Another means of identifying young kids who need help is the Family Violence Intervention Unit, a collaboration of the Oakland Police Department and the Family Violence Law Center intended to cut down on the response time between when a domestic violence incident has been reported to the police and when assistance is offered to victims. Advocates from the unit provide the victims a variety of services that may include referrals to mental health providers. Also, the police will receive training on handling domestic violence cases and will use new tracking forms to report the number and ages of children witnessing domestic violence.

Identifying young kids in need of services is an important step; equally important is having a network of providers who can help them.

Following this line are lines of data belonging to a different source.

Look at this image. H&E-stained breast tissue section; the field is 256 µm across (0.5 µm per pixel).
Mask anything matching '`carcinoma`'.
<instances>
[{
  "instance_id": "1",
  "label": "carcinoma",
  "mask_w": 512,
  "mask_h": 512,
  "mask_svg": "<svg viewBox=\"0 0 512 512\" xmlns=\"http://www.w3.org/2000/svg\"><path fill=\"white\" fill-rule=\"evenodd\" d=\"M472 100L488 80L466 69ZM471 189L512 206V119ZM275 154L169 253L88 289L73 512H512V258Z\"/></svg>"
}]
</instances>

Safe Passages will seek funding to initiate a network of providers to provide mental health consultations at child care sites and take referrals for individual infant/child-parent psychotherapy. The goal for the first year is to fund community-based organizations to provide mental health consultations to 40-50 early childhood education classrooms and accept referrals for the infant/child-parent psychotherapy from the childcare sites and from the Family Violence Intervention Unit for 50-75 children.

In addition to its curriculum, identification and mental health components, Safe Passages' early childhood strategy also includes coordination of services. Safe Passages has developed an Early Childhood Policy Council, which is comprised of several representatives from within Alameda County, the City of Oakland, the Oakland Unified School District and several community-based organizations. The Policy Council will coordinate services within the city for children 0-5 exposed to violence and will bring recommendations on policy changes to the Safe Passages Board of Directors. A director of Safe Passages' early childhood initiative will be hired to oversee program development as advised by the Policy Council and Safe Passages Board. Also, the director will serve as the central link between the identification system and mental health services.

"It is heartbreaking that very young children's exposure to violence can lead to numerous negative mental health outcomes," says Pinkney. "But it is hopeful to know that this age group is also the most likely to respond to prevention and early intervention. That's the motivation behind our early childhood strategy."

The early childhood strategy is one of three broad strategies - the others are a middle school strategy and a youth offender strategy - Safe Passages' employs to reach its goal of reducing youth violence in Oakland.